Sport in streaming gratis, Stati Uniti chiudono tutti i siti

Gli Stati Uniti hanno deciso di chiudere tutti i più importanti siti che consentono di guardare le trasmissioni in streaming, in particolare quelli che trasmettono gli eventi sportivi. E così da ieri, sulla homepage di siti come Rojadirecta.org, Channelsurfing.net, Firstrow.net, Atdhe.net e Ilemi.com appare l’annuncio inserito dalla polizia americana, che tali siti sono stati sottposti a sequestro. L’azione di chiusura dei siti di streaming è stata avviata dalla Homeland Security USA, secondo cui tali siti, che trasmetono in streaming partite di calcio, football e qualsiasi altro evento sportivo, sono in realtà fuorilegge.
I diritti per la messa in onda degli eventi sportivi, di solito sono venduti dalle federazioni ai vari canali televisivi, che poi hanno la possibilità di trasmetterli in chiaro, sia gratuitamente, sia mediante i canali a pagamento.
Con l’avvento del web però le cose hanno cominciato a cambiare, in quanto la quasi totalità degli eventi sportivi adesso può essere trasmessa via web in streaming, in forma gratuita e con immagini di buona qualità.
In alcuni casi, i segnali sono trasmessi in chiaro su interet dalla stessa emittente televisiva e in quindi non viene commesso nessun reato, però in altri casi, si tratta di segnali diffusi in maniera illecita, violando i diritti d’autore e le leggi che regolano in tutto il mondo la riproduzione dei contenuti protetti da precisi vincoli.
In realtà però, i siti che l’America ha deciso di porre sotto sequetro, non fanno nulla di tutto ciò. Questi siti infatti, così come molti altri, non fanno altro che segnalare quotidianamente a quali link è possibile trovare le trasmissioni in streaming di determinati eventi sportivi, di conseguenza, non riproducendo alcun tipo di contenuto, non sarebbero in realtà siti illegali.
E al tempo stesso, utilizzare tali link per guardare gli eventi sportivi non comporta reato.

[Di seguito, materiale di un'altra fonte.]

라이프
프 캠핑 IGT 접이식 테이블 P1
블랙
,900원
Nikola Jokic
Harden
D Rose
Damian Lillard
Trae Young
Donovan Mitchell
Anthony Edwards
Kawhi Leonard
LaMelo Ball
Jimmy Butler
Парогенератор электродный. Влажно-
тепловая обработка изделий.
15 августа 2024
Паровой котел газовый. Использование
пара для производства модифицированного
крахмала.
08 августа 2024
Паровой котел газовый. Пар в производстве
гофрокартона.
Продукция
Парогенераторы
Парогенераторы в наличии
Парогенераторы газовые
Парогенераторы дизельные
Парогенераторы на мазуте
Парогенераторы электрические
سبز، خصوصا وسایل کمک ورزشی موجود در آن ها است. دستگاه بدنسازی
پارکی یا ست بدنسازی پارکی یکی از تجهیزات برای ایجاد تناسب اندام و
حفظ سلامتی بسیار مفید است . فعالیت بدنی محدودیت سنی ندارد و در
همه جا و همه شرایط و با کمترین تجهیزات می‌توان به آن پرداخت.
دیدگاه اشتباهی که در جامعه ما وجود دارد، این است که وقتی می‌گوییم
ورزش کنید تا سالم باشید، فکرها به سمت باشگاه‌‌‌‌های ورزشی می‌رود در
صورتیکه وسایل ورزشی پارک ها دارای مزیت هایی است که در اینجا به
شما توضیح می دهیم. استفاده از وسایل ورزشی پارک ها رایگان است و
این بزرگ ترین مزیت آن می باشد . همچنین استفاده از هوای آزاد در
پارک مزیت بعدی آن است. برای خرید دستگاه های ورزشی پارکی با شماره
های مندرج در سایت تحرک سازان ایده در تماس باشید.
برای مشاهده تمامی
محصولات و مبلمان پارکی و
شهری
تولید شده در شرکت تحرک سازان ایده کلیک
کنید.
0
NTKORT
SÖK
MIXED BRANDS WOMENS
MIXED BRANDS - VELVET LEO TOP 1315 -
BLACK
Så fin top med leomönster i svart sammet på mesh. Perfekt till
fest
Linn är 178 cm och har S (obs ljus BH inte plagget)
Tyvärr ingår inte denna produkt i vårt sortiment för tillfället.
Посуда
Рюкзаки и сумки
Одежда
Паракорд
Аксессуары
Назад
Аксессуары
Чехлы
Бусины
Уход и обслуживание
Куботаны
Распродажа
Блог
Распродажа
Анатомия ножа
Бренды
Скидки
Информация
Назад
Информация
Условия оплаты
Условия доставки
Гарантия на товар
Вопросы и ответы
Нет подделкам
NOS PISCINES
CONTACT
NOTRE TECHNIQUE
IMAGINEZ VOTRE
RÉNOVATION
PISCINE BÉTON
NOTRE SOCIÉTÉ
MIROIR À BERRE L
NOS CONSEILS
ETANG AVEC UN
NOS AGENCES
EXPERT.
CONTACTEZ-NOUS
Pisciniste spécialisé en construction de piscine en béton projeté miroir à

L’unico reato è la riproduzione dei contenuti, che è tra l’altro un reato difficilmente perseguibile. Ad esempio, se qualcuno in Cina decide di diffondere in streaming il segnale di una partita italiana trasmessa dalla tv cinese, non può essere perseguito dall’Italia, ma dalla Cina.
Ovviamente, i siti sottoposti a sequestro non se ne stanno con le mani in mano a guardare, si stanno già infatti preparando ad una possibile battaglia legale per poter proseguire le loro attività.
Inoltre al momento a Rojadirecta, che consente la visione delle partite di calcio, è stato sequestrato il dominio .org, ma è ancora disponibile sui domini .com, .me, .es e .in. Atdhe è invece tornato online con il dominio Atdhenet.tv.
Altri siti invece, come Myp2p e LiveTV, che forniscono lo stesso tipo di servizio, non sono stati colpiti dal provvedimento.